Еще писалъ ты въ посланіи своемъ, что монахъ, желающій возлюбить Бога, паче всего обязанъ имѣть попеченіе о чистотѣ души своей. И сказалъ ты прекрасно, если имѣешь достаточныя на то силы. А поелику говоришь еще, что душа не имѣетъ дерзновенія въ молитвѣ, какъ не препобѣдившая еще страстей, то представляется мнѣ въ томъ и другомъ противорѣчіе, хотя я и невѣжда. Ибо, если душа не препобѣдила страстей, то какъ ей имѣть попеченіе о чистотѣ? Поелику и правиломъ духовной правды не повелѣно ей, когда не препобѣдила своихъ страстей, домогаться того, что выше ея. Ибо не изъ того, чего вожделѣваетъ человѣкъ, познается, что́ онъ любитъ; но изъ того, что́ любитъ, дѣлается заключеніе о томъ, чего вожделѣваетъ: любовь естественно предшествуетъ вожделѣнію. (Чего не возлюбитъ человѣкъ, того не будетъ и вожделѣвать). Страсти суть дверь, заключенная предъ лицемъ чистоты. Если не отворитъ кто этой заключенной двери, то не войдетъ онъ въ непорочную и чистую область сердца. И сказанное тобою, что душа не имѣетъ дерзновенія въ часъ молитвы, сказано справедливо. Ибо дерзновеніе выше не только страстей, но и чистоты. Порядокъ этого преемства бываетъ такой, какъ я говорю: терпѣніе съ принужденіемъ себѣ борется со страстями за чистоту. Поэтому, если душа препобѣдитъ страсти, то пріобрѣтаетъ чистоту; а истинная чистота дѣлаетъ, что умъ пріобрѣтаетъ дерзновеніе въ часъ молитвы.

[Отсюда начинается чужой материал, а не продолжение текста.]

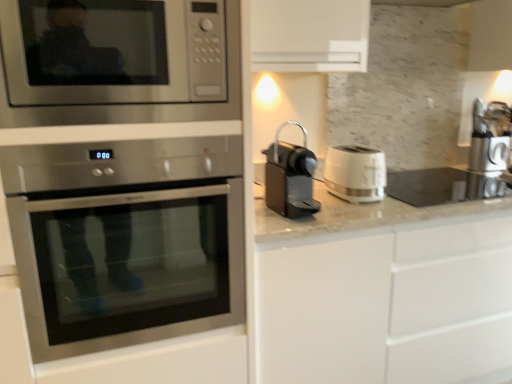
Question: Does stainless steel microwave at upper left appear on the right side of white marble countertop at right?

Choices:
 (A) no
 (B) yes

Answer: (A)

Question: Is stainless steel microwave at upper left taller than white marble countertop at right?

Choices:
 (A) no
 (B) yes

Answer: (B)

Question: Can you see stainless steel microwave at upper left touching white marble countertop at right?

Choices:
 (A) no
 (B) yes

Answer: (A)

Question: Does stainless steel microwave at upper left have a larger size compared to white marble countertop at right?

Choices:
 (A) no
 (B) yes

Answer: (B)

Question: Considering the relative positions of stainless steel microwave at upper left and white marble countertop at right in the image provided, is stainless steel microwave at upper left to the left of white marble countertop at right from the viewer's perspective?

Choices:
 (A) no
 (B) yes

Answer: (B)

Question: Does stainless steel microwave at upper left come behind white marble countertop at right?

Choices:
 (A) yes
 (B) no

Answer: (B)

Question: Is the depth of white plastic toaster at right less than that of white glossy cabinet at center?

Choices:
 (A) no
 (B) yes

Answer: (A)

Question: Does white plastic toaster at right appear on the left side of white glossy cabinet at center?

Choices:
 (A) no
 (B) yes

Answer: (B)

Question: From the image's perspective, would you say white plastic toaster at right is shown under white glossy cabinet at center?

Choices:
 (A) yes
 (B) no

Answer: (B)

Question: Is white plastic toaster at right not inside white glossy cabinet at center?

Choices:
 (A) yes
 (B) no

Answer: (A)

Question: Is white plastic toaster at right wider than white glossy cabinet at center?

Choices:
 (A) yes
 (B) no

Answer: (B)

Question: Is the position of white plastic toaster at right more distant than that of white glossy cabinet at center?

Choices:
 (A) yes
 (B) no

Answer: (A)

Question: Is black plastic coffee machine at center, which ranks as the first coffee machine in left-to-right order, shorter than white plastic toaster at right?

Choices:
 (A) yes
 (B) no

Answer: (B)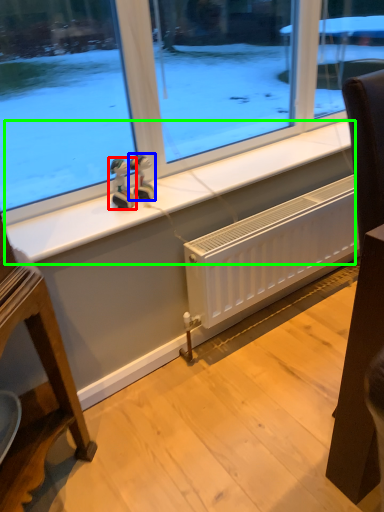
Question: Based on their relative distances, which object is nearer to figurine (highlighted by a red box)? Choose from figurine (highlighted by a blue box) and window sill (highlighted by a green box).

Choices:
 (A) figurine
 (B) window sill

Answer: (A)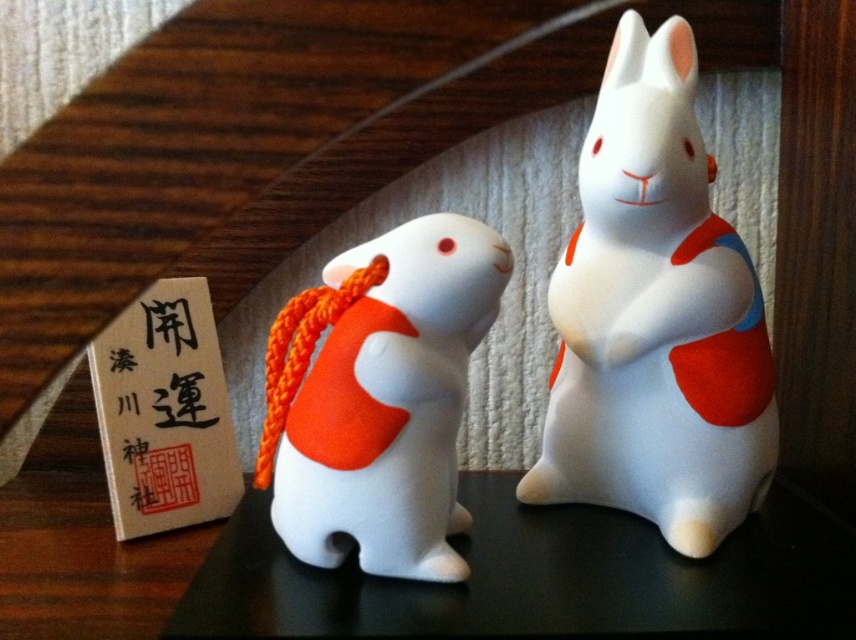
In the scene shown: Is white glossy rabbit at center to the right of white matte rabbit at center from the viewer's perspective?

Indeed, white glossy rabbit at center is positioned on the right side of white matte rabbit at center.

The image size is (856, 640). Describe the element at coordinates (655, 317) in the screenshot. I see `white glossy rabbit at center` at that location.

Find the location of `white glossy rabbit at center`. white glossy rabbit at center is located at coordinates (655, 317).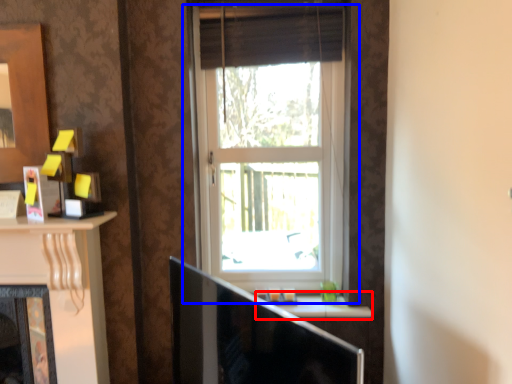
Question: Which point is closer to the camera, window sill (highlighted by a red box) or window (highlighted by a blue box)?

Choices:
 (A) window sill
 (B) window

Answer: (B)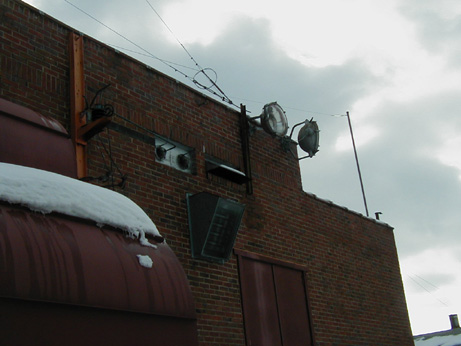
Where is `door`? door is located at coordinates (265, 296), (288, 298).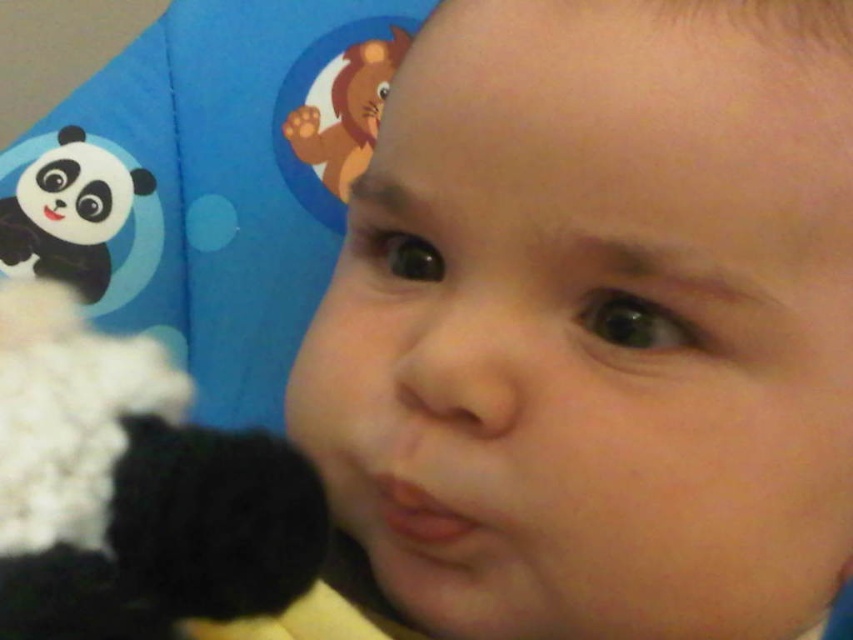
You are a photographer who wants to take a picture of the smooth skin baby at center and the matte plastic lion at upper left. Based on their positions, which object is closer to the bottom edge of the frame?

The smooth skin baby at center is closer to the bottom edge of the frame because it is positioned below the matte plastic lion at upper left.

You are a parent holding a baby and want to hand them the black plush panda at left and the matte plastic lion at upper left. Which toy is closer to the baby?

The black plush panda at left is closer to the baby since it is only 5.72 inches away from the matte plastic lion at upper left.

You are a parent trying to choose a toy for your baby. You see the black plush panda at left and the matte plastic lion at upper left in the image. Which toy is taller?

Ужели же подвергнемся укоризнѣ, въ молитвѣ прося этой душевной чистоты, о которой теперь рѣчь, и дѣломъ гордости и самомнѣнія бываетъ наше прошеніе, если просимъ у Бога того, что предписываетъ намъ Божественное Писаніе и Отцы наши, и для чего монахъ идетъ въ отшельничество? Но думаю, святый, что, какъ сынъ не сомнѣвается въ отцѣ своемъ, и не проситъ у него такими словами: „научи меня искусству“, или: „дай мнѣ что‑нибудь“, такъ не подобаетъ монаху разсуждать и просить у Бога: „дай мнѣ то и {255} то“. Ибо онъ знаетъ, что промышленіе Божіе о насъ выше того, какое бываетъ у отца о сынѣ. И потому слѣдуетъ намъ смириться, плакать о тѣхъ причинахъ согрѣшеній, которыя внѣ нашей воли, содѣланы ли оныя помысломъ, или самымъ дѣломъ, и съ сокрушеннымъ сердцемъ говорить словами мытаря:
Какое же это царство души? Какъ больной не говоритъ отцу: „сдѣлай меня царемъ“, — но прилагаетъ сперва попеченіе о недугѣ своемъ, и по выздоровленіи царство отца его дѣлается вполнѣ его царствомъ, такъ и грѣшникъ, приносящій покаяніе, получая здравіе души своей, входитъ со Отцемъ въ область чистаго естества и царствуетъ во славѣ Отца своего.